Inzake sociale samenhang vindt de fractie van de ChristenUnie dat meer mensen verantwoordelijkheid moet kunnen worden gegeven dan wij lange tijd voor mogelijk hebben gehouden binnen het beleid. Ook bij dit onderwerp geldt dat verantwoordelijkheden moeten worden neergelegd waar ze horen: bij de burgers. Dit bevordert een scherp oog voor de vraag of deze verantwoordelijkheden kunnen worden opgepakt en waargemaakt en binnen welke termijn. De omvangrijke schuldenproblematiek toont bijvoorbeeld aan dat dit beleid op een steeds grotere schaal ernstig ontspoort.

Mevrouw Noorman-den Uyl (PvdA):

In mijn eerste termijn heb ik gepleit voor een stimuleringsregeling voor de schuldsanering. Sluit uw opmerking daarover bij mijn idee aan? Voelt u voor zo'n instrument?

De heer Van Dijke (ChristenUnie):

Het zal mevrouw Noorman niet vreemd in de oren klinken dat ik mij erover verbaas dat zo'n groot aantal mensen met schulden niet kan worden geholpen. Wij moeten er alles aan doen om die hulp in goede banen te leiden. Als een stimuleringsregeling een integrale schuldhulpverlening binnen bereik kan brengen, wil ik daarover zeker nadenken. De regering is mij nu echter een antwoord schuldig over een al zo lang slepende problematiek. Ik heb nu al bij drie kabinetten aandacht gevraagd voor deze problematiek. Het lijkt mij dat dit kabinet dit probleem nu eens tot een goed einde moet brengen. Te vaak en nu weer, in antwoord op onze vragen, wordt er verwezen naar studies over bijvoorbeeld budgetbegeleiding en schuldhulpverlening bij de jeugd. Er komt echter geen oplossing, terwijl dat jaren geleden al werd beloofd.

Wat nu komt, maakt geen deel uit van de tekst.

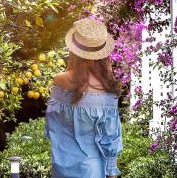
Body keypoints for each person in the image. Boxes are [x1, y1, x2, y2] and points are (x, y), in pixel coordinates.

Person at [45, 18, 123, 178]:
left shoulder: (60, 80)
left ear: (74, 50)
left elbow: (52, 127)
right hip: (94, 169)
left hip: (62, 166)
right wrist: (111, 173)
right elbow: (110, 139)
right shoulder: (108, 88)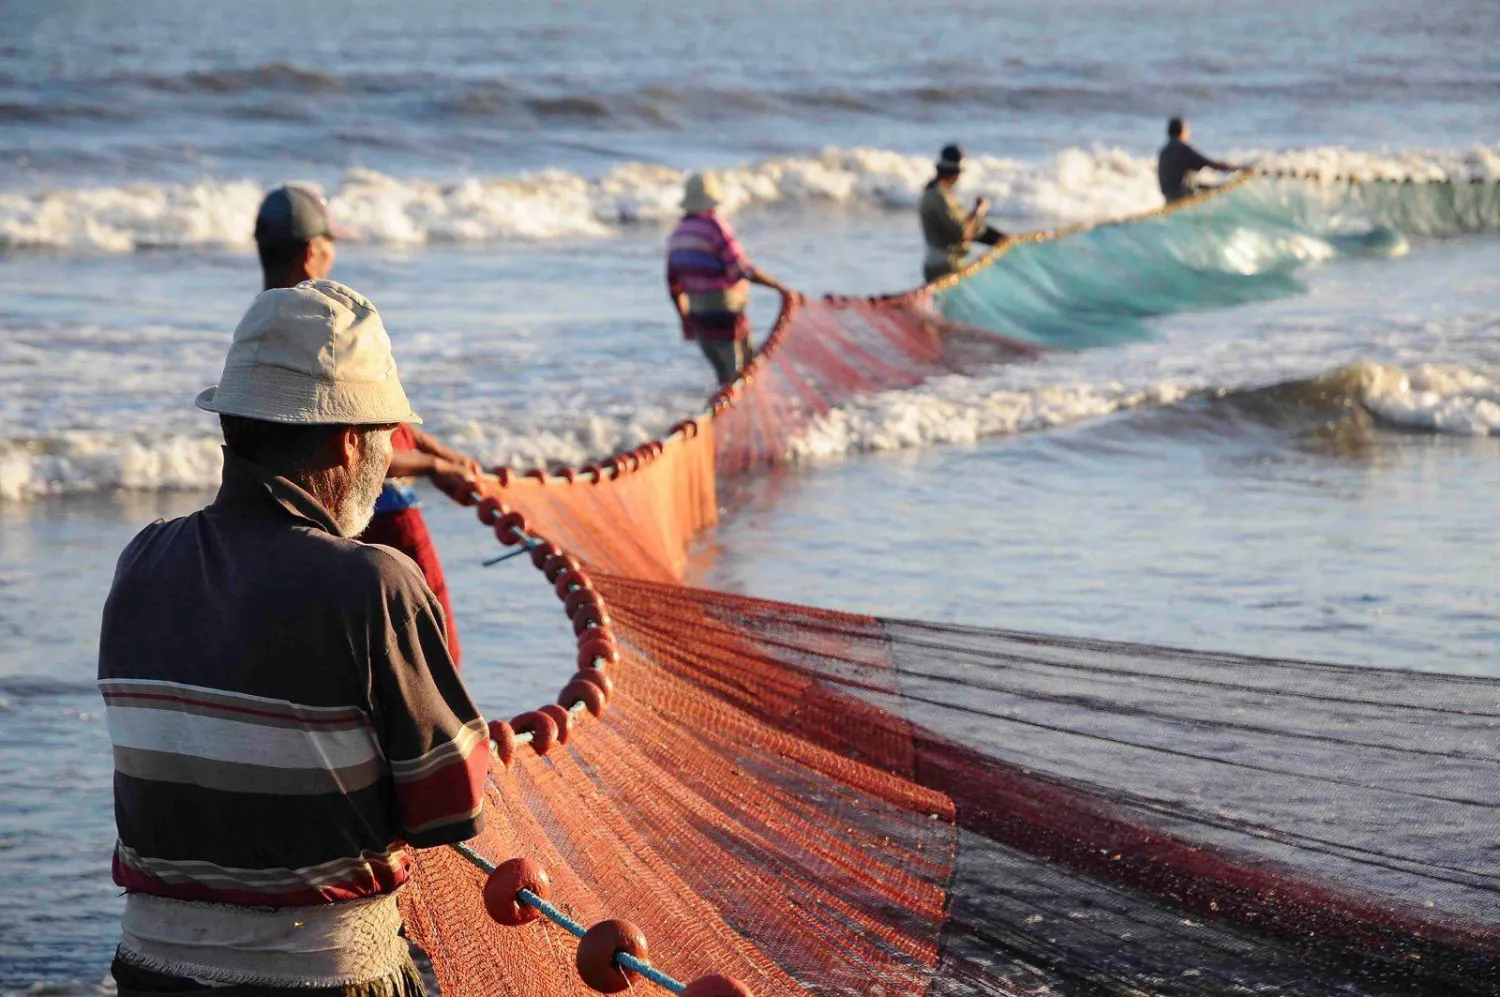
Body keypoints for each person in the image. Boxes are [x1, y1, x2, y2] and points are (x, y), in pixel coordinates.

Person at [100, 280, 488, 996]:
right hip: (322, 976)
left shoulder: (140, 561)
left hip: (148, 972)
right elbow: (451, 809)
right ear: (350, 440)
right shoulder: (374, 583)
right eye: (381, 437)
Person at [255, 185, 479, 667]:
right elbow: (343, 444)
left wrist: (431, 446)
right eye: (330, 245)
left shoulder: (259, 331)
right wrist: (433, 466)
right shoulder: (320, 322)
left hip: (320, 523)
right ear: (313, 252)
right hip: (378, 517)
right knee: (430, 654)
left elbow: (366, 416)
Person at [666, 172, 796, 386]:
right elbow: (741, 269)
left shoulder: (677, 235)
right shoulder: (715, 226)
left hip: (698, 314)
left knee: (724, 380)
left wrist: (685, 320)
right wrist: (779, 287)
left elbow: (674, 285)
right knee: (743, 376)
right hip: (726, 311)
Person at [919, 144, 1005, 283]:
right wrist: (979, 211)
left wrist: (999, 238)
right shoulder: (940, 197)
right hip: (946, 267)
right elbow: (962, 232)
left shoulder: (932, 192)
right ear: (955, 173)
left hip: (935, 264)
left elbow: (963, 227)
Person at [1157, 117, 1245, 203]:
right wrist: (1239, 169)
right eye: (1187, 130)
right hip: (1183, 200)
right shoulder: (1182, 148)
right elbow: (1211, 165)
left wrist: (1218, 187)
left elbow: (1182, 182)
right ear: (1182, 131)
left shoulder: (1163, 151)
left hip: (1169, 201)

Ten slotte nog een opmerking over de nabestaandenwet. Dit kabinet is opgezadeld met een van de slechtste producten van Paars; daar kan het ook niets aan doen. Er zijn tal van juridische procedures gaande, waaronder zeer principiële op Europees niveau. Het gaat mij er nu om dat de uitvoering van de nabestaandenwet zeer te wensen overlaat. Ik vraag de minister, adequaat te reageren op deze hem bekende problematiek.

De algemene beraadslaging wordt geschorst.

De voorzitter:

Aangezien de heer Jense te kennen heeft gegeven, alleen in tweede termijn het woord te willen voeren, zijn wij gekomen aan het eind van de eerste termijn van de kant van de Kamer. De behandeling van deze begroting zal morgenochtend worden voortgezet.

De vergadering wordt enkele minuten geschorst.